DIGIC: Domain Generalizable Imitation Learning by Causal Discovery
Yang Chen, Yitao Liang, Zhouchen Lin
TL;DR
The paper tackles domain generalization in imitation learning by proposing DIGIC, a two-stage framework that first discovers the direct causes of the expert action from the demonstration data distribution using a causal-discovery module, then trains an imitation policy on these causal features. By conditioning on the direct causes, the BC policy achieves domain generalization across unseen environments without requiring multi-domain data, and the method can complement cross-domain variation-based approaches under mild non-structural assumptions. The authors implement a learning-based generalized inverse-covariance approach to identify causal features and validate DIGIC on OpenAI Gym control tasks, where it shows strong performance in shifted domains and improves invariant-spurious-feature robustness when paired with multi-domain methods like IRM. Overall, DIGIC provides a practical and flexible pathway to robust imitation policies grounded in causal structure derived from demonstrations, reducing reliance on cross-domain data and expanding the applicability of domain-generalization in imitation learning.
Abstract
Causality has been combined with machine learning to produce robust representations for domain generalization.

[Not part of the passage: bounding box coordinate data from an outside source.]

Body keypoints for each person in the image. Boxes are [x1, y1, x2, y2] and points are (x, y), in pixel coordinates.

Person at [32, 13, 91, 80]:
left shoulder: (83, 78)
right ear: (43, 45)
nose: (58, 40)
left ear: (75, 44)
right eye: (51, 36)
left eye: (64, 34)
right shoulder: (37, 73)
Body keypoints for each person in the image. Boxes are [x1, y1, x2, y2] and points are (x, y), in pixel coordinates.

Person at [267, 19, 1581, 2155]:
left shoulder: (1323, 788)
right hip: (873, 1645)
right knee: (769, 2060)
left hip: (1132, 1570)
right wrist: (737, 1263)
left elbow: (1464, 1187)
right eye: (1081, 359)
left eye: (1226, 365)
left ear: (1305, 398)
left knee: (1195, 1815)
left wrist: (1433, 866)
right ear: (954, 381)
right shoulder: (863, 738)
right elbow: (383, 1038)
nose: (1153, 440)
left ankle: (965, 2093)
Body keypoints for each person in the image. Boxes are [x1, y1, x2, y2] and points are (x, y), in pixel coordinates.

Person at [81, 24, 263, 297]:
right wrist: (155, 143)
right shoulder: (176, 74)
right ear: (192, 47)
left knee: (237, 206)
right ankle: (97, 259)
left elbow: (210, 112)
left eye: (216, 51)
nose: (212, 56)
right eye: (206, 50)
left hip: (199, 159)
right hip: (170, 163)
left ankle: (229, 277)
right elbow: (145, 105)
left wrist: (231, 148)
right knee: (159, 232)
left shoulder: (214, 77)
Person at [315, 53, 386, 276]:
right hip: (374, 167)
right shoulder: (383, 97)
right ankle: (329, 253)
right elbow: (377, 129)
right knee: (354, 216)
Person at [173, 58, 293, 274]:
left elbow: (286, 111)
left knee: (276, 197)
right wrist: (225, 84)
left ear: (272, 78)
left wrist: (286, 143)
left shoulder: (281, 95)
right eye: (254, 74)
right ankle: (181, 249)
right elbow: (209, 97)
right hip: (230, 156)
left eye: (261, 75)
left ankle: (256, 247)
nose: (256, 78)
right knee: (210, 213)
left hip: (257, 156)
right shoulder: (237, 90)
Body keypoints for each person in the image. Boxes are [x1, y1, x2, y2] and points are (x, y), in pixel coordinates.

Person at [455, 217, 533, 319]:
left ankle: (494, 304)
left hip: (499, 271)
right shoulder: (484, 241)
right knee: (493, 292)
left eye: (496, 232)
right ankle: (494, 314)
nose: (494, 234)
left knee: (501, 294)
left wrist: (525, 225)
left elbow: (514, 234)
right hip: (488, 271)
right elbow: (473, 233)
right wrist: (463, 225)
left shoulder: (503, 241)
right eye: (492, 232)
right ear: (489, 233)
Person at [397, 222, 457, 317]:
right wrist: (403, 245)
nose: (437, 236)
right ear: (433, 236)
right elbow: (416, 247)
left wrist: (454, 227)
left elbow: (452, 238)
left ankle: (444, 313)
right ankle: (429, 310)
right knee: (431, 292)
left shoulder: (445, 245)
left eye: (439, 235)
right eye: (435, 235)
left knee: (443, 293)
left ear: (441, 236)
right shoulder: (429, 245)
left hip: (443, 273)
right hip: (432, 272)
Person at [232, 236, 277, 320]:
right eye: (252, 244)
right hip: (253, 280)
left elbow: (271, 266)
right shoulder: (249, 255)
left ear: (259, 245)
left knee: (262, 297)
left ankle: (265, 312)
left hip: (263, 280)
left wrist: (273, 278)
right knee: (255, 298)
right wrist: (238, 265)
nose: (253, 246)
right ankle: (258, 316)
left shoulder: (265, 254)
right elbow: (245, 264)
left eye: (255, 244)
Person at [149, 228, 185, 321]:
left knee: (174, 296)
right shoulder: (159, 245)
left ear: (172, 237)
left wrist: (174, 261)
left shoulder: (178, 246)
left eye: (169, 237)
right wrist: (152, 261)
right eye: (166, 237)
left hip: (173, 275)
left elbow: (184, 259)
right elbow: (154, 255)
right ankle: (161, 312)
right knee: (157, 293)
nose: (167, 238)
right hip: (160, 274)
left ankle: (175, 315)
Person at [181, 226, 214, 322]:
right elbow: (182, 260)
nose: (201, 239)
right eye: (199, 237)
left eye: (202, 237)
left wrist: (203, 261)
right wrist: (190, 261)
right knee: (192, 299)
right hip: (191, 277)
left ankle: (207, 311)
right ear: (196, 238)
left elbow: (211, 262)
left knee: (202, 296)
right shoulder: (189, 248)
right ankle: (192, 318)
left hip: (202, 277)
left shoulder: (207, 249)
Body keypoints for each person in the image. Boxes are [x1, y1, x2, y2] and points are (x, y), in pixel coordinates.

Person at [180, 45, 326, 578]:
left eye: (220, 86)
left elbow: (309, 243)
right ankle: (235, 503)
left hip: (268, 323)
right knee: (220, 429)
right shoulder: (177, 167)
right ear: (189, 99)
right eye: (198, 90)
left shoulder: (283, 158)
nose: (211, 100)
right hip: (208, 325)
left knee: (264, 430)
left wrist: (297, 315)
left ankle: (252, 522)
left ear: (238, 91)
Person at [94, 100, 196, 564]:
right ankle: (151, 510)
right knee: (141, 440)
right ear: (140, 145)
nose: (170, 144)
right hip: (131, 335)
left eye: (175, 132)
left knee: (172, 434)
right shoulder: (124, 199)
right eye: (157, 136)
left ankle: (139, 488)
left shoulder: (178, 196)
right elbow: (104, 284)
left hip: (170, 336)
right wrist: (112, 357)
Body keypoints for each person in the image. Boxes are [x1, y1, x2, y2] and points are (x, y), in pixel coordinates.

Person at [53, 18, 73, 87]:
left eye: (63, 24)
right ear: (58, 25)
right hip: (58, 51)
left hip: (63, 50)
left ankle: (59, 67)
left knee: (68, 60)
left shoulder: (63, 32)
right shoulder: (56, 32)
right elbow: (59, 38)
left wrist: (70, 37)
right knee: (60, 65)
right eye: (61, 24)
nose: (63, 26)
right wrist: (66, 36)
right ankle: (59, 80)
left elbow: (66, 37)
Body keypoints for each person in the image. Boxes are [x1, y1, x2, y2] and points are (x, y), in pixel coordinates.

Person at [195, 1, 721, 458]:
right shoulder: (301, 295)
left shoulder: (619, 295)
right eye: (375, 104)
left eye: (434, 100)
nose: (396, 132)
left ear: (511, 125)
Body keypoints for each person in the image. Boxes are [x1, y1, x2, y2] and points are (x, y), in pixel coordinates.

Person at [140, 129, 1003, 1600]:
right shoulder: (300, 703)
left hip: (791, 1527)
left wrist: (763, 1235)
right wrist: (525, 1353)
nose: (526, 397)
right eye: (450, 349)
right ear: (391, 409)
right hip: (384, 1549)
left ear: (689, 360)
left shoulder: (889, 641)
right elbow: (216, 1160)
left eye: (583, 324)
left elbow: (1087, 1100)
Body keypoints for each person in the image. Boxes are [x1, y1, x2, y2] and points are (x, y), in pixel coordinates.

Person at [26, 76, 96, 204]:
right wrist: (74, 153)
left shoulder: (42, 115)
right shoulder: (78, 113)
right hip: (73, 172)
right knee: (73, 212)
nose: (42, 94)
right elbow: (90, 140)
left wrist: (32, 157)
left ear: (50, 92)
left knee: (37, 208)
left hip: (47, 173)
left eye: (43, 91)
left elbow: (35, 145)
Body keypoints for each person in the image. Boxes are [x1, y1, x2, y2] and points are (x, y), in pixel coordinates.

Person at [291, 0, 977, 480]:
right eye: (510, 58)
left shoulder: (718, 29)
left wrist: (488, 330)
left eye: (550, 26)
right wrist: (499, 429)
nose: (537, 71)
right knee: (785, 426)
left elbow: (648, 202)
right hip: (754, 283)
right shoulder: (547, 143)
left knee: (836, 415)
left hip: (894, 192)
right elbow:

Most existing methods of this type require massive data from multiple domains to identify causal features by cross-domain variations, which can be expensive or even infeasible and may lead to misidentification in some cases. In this work, we make a different attempt by leveraging the demonstration data distribution to discover the causal features for a domain generalizable policy. We design a novel framework, called DIGIC, to identify the causal features by finding the direct cause of the expert action from the demonstration data distribution via causal discovery. Our framework can achieve domain generalizable imitation learning with only single-domain data and serve as a complement for cross-domain variation-based methods under non-structural assumptions on the underlying causal models. Our empirical study in various control tasks shows that the proposed framework evidently improves the domain generalization performance and has comparable performance to the expert in the original domain simultaneously.